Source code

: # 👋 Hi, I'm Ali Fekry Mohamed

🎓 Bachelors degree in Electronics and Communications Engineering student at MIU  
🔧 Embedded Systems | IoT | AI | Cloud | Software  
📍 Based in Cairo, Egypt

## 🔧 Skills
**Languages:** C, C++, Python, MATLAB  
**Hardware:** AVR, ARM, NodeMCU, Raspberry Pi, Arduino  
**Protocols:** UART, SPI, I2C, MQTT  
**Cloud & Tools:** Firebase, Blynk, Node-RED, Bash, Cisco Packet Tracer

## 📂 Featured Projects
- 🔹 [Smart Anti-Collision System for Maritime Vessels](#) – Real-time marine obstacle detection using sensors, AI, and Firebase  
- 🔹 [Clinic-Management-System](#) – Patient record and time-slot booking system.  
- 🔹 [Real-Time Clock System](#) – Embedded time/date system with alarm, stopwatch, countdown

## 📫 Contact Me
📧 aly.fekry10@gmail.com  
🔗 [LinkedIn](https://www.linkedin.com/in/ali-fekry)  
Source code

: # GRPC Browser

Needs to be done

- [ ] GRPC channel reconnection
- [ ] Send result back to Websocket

---

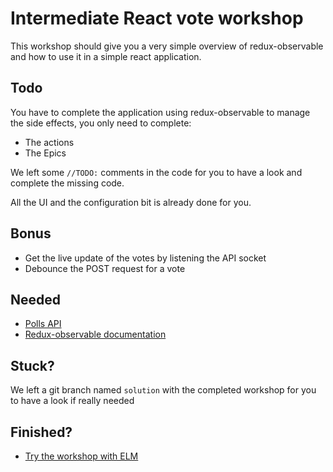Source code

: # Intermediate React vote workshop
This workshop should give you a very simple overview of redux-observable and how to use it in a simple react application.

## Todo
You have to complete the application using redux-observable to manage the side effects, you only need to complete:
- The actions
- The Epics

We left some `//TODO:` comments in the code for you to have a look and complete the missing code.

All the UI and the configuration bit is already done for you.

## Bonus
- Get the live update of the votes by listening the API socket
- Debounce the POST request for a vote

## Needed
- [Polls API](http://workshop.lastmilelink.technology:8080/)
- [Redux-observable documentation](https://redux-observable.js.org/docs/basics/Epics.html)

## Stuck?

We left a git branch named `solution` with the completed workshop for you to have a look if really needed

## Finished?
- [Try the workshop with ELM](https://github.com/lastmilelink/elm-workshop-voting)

▸ **What the task asks**
Print exactly the lines above from the one with "## 🔧 Skills" to the one with "Needs to be done", including both.

▸ **Exercise result**
## 🔧 Skills
**Languages:** C, C++, Python, MATLAB  
**Hardware:** AVR, ARM, NodeMCU, Raspberry Pi, Arduino  
**Protocols:** UART, SPI, I2C, MQTT  
**Cloud & Tools:** Firebase, Blynk, Node-RED, Bash, Cisco Packet Tracer

## 📂 Featured Projects
- 🔹 [Smart Anti-Collision System for Maritime Vessels](#) – Real-time marine obstacle detection using sensors, AI, and Firebase  
- 🔹 [Clinic-Management-System](#) – Patient record and time-slot booking system.  
- 🔹 [Real-Time Clock System](#) – Embedded time/date system with alarm, stopwatch, countdown

## 📫 Contact Me
📧 aly.fekry10@gmail.com  
🔗 [LinkedIn](https://www.linkedin.com/in/ali-fekry)  
Source code

: # GRPC Browser

Needs to be done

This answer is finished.